Stueber wrote:I think I have a solution for the problem of translating examples from C to freebasic. As most libraries come with examples written in C it would be nice to have a c2fb. I already have a C parser but it does not do preprocessing. So I've got to figure out how to deal with #include and stuff like that.
Hi AGS, I had a lot of free time in the information science lesson today. I had the same idea. A c2fb converter would be the best solution. I allready have a lexer and a parser for C, like you. Maybe we have suggestions for each other. My plan was:
[X] run the preprocessor over the sources
[X] Write a lexer with flex for C
[X] Write a parser with bison for C
[O] Create a tree structur of the parsed input << hardest part
[ ] Unparse the tree structur and emit FB code
But the hardest part is the standard C library, there isn't an implementation of it for FB but every C program uses it.
The hardest part is are preprocessor constructs (macro's, but also e.g. structured constants without type attached) , that many of the expressions need (usage) context to translate.
The problem is C programs are digested in two steps (cpp + cc). A header translation works in principle in one step (.h/.c - > .xxx). But information added during the second step (the C compiler, the usage) is not available.
Another way of stating this is that a C (.h) header is never really compiled without usage. It is kept as preprocessor state till it can be substituted in the source that uses it.
This makes doing the translator that understands nearly everything you throw at it impossible. (specially packages that use macros to deal e.g. with complex datatypes or pseudo OOP)
You can always try heuristic approaches, and in theory you could go through the full process (compile GTK apps in C), and obtain usage parameters, and then use the found info to generate a translation. Example: Assume a parameterised macro is called once with X as type of the first parameter, and once with Y. You can then generate two functions for it under the hood, once with X and once with Y.
You can even try to convert it to a generic, or whatever own macro facility you do have (even if it is not 1:1 C), and retain the ability to also use what you translate the macro to with own types.
Long story short: fully automated is nearly impossible, unless you effectively C as a subset.
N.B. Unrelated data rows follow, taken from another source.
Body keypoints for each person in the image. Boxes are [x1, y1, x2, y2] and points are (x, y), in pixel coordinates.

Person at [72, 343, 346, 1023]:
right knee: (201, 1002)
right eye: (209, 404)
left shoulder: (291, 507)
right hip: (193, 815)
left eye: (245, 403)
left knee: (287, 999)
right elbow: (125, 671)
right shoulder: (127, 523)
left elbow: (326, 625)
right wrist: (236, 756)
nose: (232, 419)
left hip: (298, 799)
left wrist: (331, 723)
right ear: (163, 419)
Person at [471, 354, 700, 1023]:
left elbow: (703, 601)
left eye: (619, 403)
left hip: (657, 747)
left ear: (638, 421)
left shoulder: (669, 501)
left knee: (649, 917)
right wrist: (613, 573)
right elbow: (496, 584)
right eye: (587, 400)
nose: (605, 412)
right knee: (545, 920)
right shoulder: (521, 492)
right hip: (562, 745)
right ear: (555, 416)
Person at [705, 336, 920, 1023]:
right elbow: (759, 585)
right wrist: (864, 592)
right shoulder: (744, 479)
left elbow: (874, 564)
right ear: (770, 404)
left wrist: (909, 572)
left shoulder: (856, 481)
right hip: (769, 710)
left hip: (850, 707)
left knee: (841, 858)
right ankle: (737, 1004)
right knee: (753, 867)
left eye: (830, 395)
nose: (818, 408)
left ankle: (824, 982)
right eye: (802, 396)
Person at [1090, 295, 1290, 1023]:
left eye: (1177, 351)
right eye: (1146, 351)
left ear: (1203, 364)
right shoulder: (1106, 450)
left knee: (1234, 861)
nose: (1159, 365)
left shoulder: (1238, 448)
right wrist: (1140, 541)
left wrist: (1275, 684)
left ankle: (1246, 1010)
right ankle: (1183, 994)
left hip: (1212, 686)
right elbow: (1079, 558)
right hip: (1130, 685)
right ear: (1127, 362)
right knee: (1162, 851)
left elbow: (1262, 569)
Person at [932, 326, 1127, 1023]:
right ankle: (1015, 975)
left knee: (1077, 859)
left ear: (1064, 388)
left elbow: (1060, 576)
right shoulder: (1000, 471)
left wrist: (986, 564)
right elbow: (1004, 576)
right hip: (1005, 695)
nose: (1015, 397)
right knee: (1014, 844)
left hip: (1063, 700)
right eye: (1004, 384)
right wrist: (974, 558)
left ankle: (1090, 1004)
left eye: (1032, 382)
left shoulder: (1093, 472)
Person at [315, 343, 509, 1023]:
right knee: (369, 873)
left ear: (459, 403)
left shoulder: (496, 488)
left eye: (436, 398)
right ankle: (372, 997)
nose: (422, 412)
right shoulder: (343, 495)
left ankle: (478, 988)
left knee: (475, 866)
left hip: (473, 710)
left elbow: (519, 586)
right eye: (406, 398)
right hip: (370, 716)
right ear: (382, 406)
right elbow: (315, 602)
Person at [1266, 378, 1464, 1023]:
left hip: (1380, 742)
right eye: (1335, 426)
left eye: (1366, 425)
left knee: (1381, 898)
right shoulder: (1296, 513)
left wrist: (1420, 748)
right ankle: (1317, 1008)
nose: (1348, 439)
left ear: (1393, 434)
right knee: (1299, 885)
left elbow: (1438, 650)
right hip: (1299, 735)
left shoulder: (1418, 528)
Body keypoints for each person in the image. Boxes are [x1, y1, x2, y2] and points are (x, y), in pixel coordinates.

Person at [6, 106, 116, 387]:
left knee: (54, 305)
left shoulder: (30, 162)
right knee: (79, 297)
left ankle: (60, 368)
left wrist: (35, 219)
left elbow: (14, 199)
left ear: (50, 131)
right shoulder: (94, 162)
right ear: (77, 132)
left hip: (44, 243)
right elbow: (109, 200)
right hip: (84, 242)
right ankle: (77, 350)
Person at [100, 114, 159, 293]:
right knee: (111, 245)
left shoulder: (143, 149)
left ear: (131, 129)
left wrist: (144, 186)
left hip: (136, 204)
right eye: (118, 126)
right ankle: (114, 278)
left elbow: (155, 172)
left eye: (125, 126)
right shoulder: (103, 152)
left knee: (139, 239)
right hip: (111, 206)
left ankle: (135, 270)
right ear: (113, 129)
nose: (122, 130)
Preprocessor and all. (give or take some token substitution). I do not know any freely accessable codebases that do on random substantial headers.
For these reasons I would go in the direction of a customizable kit (OOP with virtual methods to override, or even scripting), so that to translate a large header set, you can leverage what kinds of special information you know about. (if a macro matches this and that, then transform it to function/generic/struct/class whatever), or leave it for manual intervention). If you are really cool, you can record decisions that are prompted and store them for later retranslations of the same header.
A random example: (from FreeBSD headers)
Code: Select all
#define CTL_P1003_1B_NAMES { \
{ 0, 0 }, \
{ "asynchronous_io", CTLTYPE_INT }, \
{ "mapped_files", CTLTYPE_INT }, \
{ "memlock", CTLTYPE_INT }, \
{ "memlock_range", CTLTYPE_INT }, \
{ "memory_protection", CTLTYPE_INT }, \
{ "message_passing", CTLTYPE_INT }, \
{ "prioritized_io", CTLTYPE_INT }, \
{ "priority_scheduling", CTLTYPE_INT }, \
{ "realtime_signals", CTLTYPE_INT }, \
{ "semaphores", CTLTYPE_INT }, \
{ "fsync", CTLTYPE_INT }, \
{ "shared_memory_objects", CTLTYPE_INT }, \
{ "synchronized_io", CTLTYPE_INT }, \
{ "timers", CTLTYPE_INT }, \
{ "aio_listio_max", CTLTYPE_INT }, \
{ "aio_max", CTLTYPE_INT }, \
{ "aio_prio_delta_max", CTLTYPE_INT }, \
{ "delaytimer_max", CTLTYPE_INT }, \
{ "mq_open_max", CTLTYPE_INT }, \
{ "pagesize", CTLTYPE_INT }, \
{ "rtsig_max", CTLTYPE_INT }, \
{ "nsems_max", CTLTYPE_INT }, \
{ "sem_value_max", CTLTYPE_INT }, \
{ "sigqueue_max", CTLTYPE_INT }, \
{ "timer_max", CTLTYPE_INT }, \
}
How to translate this without context info?